Guest: Paul S. Ryan of Common Cause; Also: KY school shooting, Trump supporter threatens CNN, Dems' tough decision as next shutdown nears...
By Brad Friedman on 1/23/2018, 6:08pm PT  

Did Donald Trump or the Trump Campaign or the Trump Organization violate federal law in a hush money payoff to a porn star? On today's BradCast, we speak with the lawyer from a good-government group that has now filed complaints with the Federal Elections Commission and Dept. of Justice to that end, which he describes as "a very obvious and very clear violation of federal campaign finance law." [Audio link to full show is posted below.]

But first up today, the latest news on the latest school shooting, this time in rural Kentucky, where 12 students were shot, two of them killed, after a 15-year old student unleashed a barrage of gunfire at Marshall County High School just before classes were set to begin on Tuesday morning. It was the first fatal school shooting of 2018, though reportedly the 9th since the first of the year, and 283rd since 2013. In related news, a 19-year old apparent Trump supporter was arrested after repeatedly threatening CNN's Atlanta headquarters earlier this month on the heels of the President's continued targeting of the news network as "fake news".

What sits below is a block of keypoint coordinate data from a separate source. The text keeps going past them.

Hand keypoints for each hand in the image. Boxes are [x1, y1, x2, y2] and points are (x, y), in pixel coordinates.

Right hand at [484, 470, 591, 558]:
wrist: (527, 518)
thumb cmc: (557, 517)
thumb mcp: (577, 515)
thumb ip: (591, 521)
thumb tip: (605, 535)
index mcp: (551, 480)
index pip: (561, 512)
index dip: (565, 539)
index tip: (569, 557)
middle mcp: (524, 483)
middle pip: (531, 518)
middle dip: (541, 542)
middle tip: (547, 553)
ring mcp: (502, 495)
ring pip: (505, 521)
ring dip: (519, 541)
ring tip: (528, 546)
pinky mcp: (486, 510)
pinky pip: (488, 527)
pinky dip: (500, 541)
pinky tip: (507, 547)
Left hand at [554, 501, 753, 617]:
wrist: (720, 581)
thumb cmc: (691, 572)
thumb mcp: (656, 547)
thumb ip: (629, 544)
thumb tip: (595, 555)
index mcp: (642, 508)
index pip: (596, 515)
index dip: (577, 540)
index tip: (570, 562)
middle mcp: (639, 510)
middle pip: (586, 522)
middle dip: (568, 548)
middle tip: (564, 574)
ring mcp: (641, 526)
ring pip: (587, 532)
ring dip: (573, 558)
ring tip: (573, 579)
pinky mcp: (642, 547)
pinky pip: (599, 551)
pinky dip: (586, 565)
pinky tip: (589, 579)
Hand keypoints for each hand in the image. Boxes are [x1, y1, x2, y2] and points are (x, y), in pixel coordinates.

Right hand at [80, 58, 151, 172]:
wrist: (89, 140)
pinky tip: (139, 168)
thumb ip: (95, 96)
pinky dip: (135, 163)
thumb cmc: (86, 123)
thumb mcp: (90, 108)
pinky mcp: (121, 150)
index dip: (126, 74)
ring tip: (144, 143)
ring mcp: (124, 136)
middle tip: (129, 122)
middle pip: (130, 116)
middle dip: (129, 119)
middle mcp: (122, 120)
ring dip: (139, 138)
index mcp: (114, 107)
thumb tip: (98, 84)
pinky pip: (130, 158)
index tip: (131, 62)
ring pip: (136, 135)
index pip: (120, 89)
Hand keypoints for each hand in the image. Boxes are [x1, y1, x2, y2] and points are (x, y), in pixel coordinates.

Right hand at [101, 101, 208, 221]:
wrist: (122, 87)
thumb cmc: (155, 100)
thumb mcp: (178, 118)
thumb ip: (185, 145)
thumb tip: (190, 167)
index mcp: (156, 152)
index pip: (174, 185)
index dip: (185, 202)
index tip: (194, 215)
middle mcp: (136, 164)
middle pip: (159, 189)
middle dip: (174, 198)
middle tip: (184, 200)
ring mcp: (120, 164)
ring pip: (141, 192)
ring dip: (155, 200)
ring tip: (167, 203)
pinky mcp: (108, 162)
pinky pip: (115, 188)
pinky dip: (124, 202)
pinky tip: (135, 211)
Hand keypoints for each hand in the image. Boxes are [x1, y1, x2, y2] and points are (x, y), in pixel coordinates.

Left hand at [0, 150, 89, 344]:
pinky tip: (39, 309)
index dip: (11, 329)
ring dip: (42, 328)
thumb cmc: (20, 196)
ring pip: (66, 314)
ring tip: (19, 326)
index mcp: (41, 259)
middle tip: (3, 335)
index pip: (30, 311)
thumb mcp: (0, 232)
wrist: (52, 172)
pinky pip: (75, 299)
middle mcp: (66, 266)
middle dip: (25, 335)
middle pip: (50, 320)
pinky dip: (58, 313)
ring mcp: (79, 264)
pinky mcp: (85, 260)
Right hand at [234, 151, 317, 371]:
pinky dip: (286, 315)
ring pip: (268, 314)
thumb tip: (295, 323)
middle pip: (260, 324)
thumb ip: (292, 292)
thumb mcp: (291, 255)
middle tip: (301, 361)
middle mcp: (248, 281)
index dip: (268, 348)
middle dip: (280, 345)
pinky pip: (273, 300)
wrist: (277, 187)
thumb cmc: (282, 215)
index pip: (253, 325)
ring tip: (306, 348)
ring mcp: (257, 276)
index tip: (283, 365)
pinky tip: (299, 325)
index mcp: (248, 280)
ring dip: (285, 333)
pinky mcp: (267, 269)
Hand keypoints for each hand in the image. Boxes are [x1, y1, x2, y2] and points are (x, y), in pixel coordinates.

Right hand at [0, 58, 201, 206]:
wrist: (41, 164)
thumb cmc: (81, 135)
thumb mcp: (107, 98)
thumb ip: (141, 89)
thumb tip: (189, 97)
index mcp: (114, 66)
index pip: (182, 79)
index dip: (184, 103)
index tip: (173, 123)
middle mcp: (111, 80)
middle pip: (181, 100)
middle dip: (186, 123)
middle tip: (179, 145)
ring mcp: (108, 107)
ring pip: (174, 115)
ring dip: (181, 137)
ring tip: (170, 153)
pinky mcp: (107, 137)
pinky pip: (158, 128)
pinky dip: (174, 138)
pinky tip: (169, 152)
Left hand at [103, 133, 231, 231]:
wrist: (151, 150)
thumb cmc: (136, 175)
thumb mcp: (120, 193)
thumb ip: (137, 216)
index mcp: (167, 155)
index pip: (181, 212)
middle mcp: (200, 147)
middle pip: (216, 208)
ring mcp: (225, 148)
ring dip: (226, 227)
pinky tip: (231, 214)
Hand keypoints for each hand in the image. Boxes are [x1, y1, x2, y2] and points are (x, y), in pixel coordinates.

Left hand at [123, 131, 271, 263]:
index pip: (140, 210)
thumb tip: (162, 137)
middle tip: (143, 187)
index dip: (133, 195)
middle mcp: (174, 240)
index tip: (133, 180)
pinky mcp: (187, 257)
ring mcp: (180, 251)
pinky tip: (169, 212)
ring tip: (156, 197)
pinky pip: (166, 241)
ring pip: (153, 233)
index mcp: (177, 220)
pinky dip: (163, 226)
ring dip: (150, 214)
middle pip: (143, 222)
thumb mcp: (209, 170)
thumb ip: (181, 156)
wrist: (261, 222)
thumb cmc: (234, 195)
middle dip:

Then, we discuss some of the newly reported details outlining how it is that Senate Democrats caved on Monday in their government shutdown standoff with Trump and Republicans in regard to protecting some 800,000 "Dreamers" from deportation, including evidence to strongly suggest we are quickly heading towards another shutdown and/or cave in just over two weeks time when the stop-gap spending measure passed on Monday night runs out.

Next, we're joined by PAUL S. RYAN, Vice President of Policy & Litigation at Common Cause, to discuss the two complaints filed on Monday with the FEC [PDF] and with the DoJ [PDF] regarding the payoff made via a shell company set up by Trump's attorney Michael Cohen, allegedly to buy the silence of adult film actress Stephanie Clifford (aka Stormy Daniels) just before the 2016 Presidential election. Trump is alleged to have had an affair, according to the Wall Street Journal, with Clifford/Daniels in 2006, shortly after his wife Melania had given birth to their son.

Ryan and Common Causes' complaints contend that the $130,000 payout appears to have been an unlawful, unreported in-kind donation to the Trump campaign, funded either by the Trump Organization, another person or corporation or Trump himself which, in any of those cases, would be a violation of the Federal Elections Campaign Act (FECA). The longtime campaign finance attorney explains the law in question and handicaps the odds of whether the FEC or DoJ will take action in response.

"At a minimum here," Ryan tells me, detailing who may be culpable, "we seem to be looking at a campaign finance disclosure violation --- because the Trump Campaign Committee didn't report any of this --- and, unless the money came from Trump's own pocket, then we're also talking about a contribution violation, as well."

While the question of who put up the $130k is still unknown, he argues that there is no legitimate way to argue that the payout --- given its timing, shortly after the Access Hollywood "grab 'em by the pussy" tape came out, and the multiple allegations of sexual misconduct from nearly 20 women --- was not meant to influence the election by keeping Daniels from talking to the press. "The timing, with the imminent threat by Stormy Daniels that she was going public with her story, to me, makes this clearly stand as a payment that was all about the election and keeping her quiet up to and until the election."

In related matters, Ryan also offers a few quick takes in response to some questions I had on several other recent news events from the past 24 hours or so, including whether the Trump Administration violated the law with their partisan outgoing voice message on the White House comment line during the shutdown over the weekend; whether any laws were violated by a Monday night dinner meeting on what are said to have been "important issues facing our country", between several Republican Senators, members of Trump's cabinet and U.S. Supreme Court Justice Neil Gorsuch; and whether Republicans in Pennsylvania have a leg to stand on in their promise to make a federal case out of a Monday ruling by the state Supreme Court ordering the GOP-controlled state legislature to immediately redraw the state's U.S. House district maps, in time for the 2018 primaries, after the maps were found to have been illegally gerrymandered under Pennsylvania's Constitution to discriminate against non-Republican voters.

Finally, Desi Doyen joins us for the latest Green News Report on Monday's natural gas rig explosion in Oklahoma, new tariffs on solar panels instituted by Trump, and environmental fallout from the Congressional battle over a government spending bill. [Photo above via MySpace/Stormy Daniels.]